● **Task inputs**

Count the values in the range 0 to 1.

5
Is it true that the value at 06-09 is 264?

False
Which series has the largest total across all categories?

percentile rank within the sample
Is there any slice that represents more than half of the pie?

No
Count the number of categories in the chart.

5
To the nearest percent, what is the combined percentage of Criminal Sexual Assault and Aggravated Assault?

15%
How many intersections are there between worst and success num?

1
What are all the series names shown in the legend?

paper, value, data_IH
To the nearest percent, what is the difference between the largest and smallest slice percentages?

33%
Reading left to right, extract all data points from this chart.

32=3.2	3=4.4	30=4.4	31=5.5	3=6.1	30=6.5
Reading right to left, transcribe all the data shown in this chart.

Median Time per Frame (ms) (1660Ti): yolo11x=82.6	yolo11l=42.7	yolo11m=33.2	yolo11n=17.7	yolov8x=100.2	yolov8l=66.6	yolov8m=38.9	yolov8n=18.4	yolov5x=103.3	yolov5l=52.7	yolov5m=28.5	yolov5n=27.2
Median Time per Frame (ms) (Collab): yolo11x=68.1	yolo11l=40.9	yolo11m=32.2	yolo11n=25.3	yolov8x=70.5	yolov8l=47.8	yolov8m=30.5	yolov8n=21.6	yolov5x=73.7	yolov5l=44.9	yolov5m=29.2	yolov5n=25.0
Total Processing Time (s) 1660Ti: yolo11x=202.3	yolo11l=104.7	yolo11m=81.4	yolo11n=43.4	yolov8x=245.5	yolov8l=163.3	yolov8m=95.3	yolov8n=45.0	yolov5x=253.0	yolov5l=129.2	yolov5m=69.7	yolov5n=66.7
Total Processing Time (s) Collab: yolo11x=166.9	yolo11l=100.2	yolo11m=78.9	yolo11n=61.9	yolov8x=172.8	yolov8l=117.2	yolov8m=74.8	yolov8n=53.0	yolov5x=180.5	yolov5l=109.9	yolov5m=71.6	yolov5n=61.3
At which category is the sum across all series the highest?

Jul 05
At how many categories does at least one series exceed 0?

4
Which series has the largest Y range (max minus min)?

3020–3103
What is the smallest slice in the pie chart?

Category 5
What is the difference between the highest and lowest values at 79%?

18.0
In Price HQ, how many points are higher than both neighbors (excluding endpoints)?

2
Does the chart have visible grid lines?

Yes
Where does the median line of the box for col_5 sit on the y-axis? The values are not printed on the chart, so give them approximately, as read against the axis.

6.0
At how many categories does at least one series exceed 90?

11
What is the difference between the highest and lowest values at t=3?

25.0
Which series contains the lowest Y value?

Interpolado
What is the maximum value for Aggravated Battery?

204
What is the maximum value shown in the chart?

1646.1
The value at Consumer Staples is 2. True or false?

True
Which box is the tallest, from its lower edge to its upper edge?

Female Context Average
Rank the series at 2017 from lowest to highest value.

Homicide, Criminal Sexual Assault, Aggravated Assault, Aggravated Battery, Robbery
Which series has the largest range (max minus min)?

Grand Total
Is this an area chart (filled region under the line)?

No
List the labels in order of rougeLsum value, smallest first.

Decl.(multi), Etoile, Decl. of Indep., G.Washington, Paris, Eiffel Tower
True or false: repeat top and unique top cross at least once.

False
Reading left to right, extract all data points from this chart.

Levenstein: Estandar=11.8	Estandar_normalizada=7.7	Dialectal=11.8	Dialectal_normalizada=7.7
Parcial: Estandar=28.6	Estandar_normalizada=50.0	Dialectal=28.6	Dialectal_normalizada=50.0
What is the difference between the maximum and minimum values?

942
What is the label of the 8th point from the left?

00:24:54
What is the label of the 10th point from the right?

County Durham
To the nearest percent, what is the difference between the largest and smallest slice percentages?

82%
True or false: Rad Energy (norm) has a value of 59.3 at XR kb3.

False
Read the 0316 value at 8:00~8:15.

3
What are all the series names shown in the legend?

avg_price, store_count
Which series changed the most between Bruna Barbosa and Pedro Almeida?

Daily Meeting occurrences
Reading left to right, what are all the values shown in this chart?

● **About this exercise**
Copy every item above word for word, reproducing each line without any change.

● **Your solution**
Count the values in the range 0 to 1.

5
Is it true that the value at 06-09 is 264?

False
Which series has the largest total across all categories?

percentile rank within the sample
Is there any slice that represents more than half of the pie?

No
Count the number of categories in the chart.

5
To the nearest percent, what is the combined percentage of Criminal Sexual Assault and Aggravated Assault?

15%
How many intersections are there between worst and success num?

1
What are all the series names shown in the legend?

paper, value, data_IH
To the nearest percent, what is the difference between the largest and smallest slice percentages?

33%
Reading left to right, extract all data points from this chart.

32=3.2	3=4.4	30=4.4	31=5.5	3=6.1	30=6.5
Reading right to left, transcribe all the data shown in this chart.

Median Time per Frame (ms) (1660Ti): yolo11x=82.6	yolo11l=42.7	yolo11m=33.2	yolo11n=17.7	yolov8x=100.2	yolov8l=66.6	yolov8m=38.9	yolov8n=18.4	yolov5x=103.3	yolov5l=52.7	yolov5m=28.5	yolov5n=27.2
Median Time per Frame (ms) (Collab): yolo11x=68.1	yolo11l=40.9	yolo11m=32.2	yolo11n=25.3	yolov8x=70.5	yolov8l=47.8	yolov8m=30.5	yolov8n=21.6	yolov5x=73.7	yolov5l=44.9	yolov5m=29.2	yolov5n=25.0
Total Processing Time (s) 1660Ti: yolo11x=202.3	yolo11l=104.7	yolo11m=81.4	yolo11n=43.4	yolov8x=245.5	yolov8l=163.3	yolov8m=95.3	yolov8n=45.0	yolov5x=253.0	yolov5l=129.2	yolov5m=69.7	yolov5n=66.7
Total Processing Time (s) Collab: yolo11x=166.9	yolo11l=100.2	yolo11m=78.9	yolo11n=61.9	yolov8x=172.8	yolov8l=117.2	yolov8m=74.8	yolov8n=53.0	yolov5x=180.5	yolov5l=109.9	yolov5m=71.6	yolov5n=61.3
At which category is the sum across all series the highest?

Jul 05
At how many categories does at least one series exceed 0?

4
Which series has the largest Y range (max minus min)?

3020–3103
What is the smallest slice in the pie chart?

Category 5
What is the difference between the highest and lowest values at 79%?

18.0
In Price HQ, how many points are higher than both neighbors (excluding endpoints)?

2
Does the chart have visible grid lines?

Yes
Where does the median line of the box for col_5 sit on the y-axis? The values are not printed on the chart, so give them approximately, as read against the axis.

6.0
At how many categories does at least one series exceed 90?

11
What is the difference between the highest and lowest values at t=3?

25.0
Which series contains the lowest Y value?

Interpolado
What is the maximum value for Aggravated Battery?

204
What is the maximum value shown in the chart?

1646.1
The value at Consumer Staples is 2. True or false?

True
Which box is the tallest, from its lower edge to its upper edge?

Female Context Average
Rank the series at 2017 from lowest to highest value.

Homicide, Criminal Sexual Assault, Aggravated Assault, Aggravated Battery, Robbery
Which series has the largest range (max minus min)?

Grand Total
Is this an area chart (filled region under the line)?

No
List the labels in order of rougeLsum value, smallest first.

Decl.(multi), Etoile, Decl. of Indep., G.Washington, Paris, Eiffel Tower
True or false: repeat top and unique top cross at least once.

False
Reading left to right, extract all data points from this chart.

Levenstein: Estandar=11.8	Estandar_normalizada=7.7	Dialectal=11.8	Dialectal_normalizada=7.7
Parcial: Estandar=28.6	Estandar_normalizada=50.0	Dialectal=28.6	Dialectal_normalizada=50.0
What is the difference between the maximum and minimum values?

942
What is the label of the 8th point from the left?

00:24:54
What is the label of the 10th point from the right?

County Durham
To the nearest percent, what is the difference between the largest and smallest slice percentages?

82%
True or false: Rad Energy (norm) has a value of 59.3 at XR kb3.

False
Read the 0316 value at 8:00~8:15.

3
What are all the series names shown in the legend?

avg_price, store_count
Which series changed the most between Bruna Barbosa and Pedro Almeida?

Daily Meeting occurrences
Reading left to right, what are all the values shown in this chart?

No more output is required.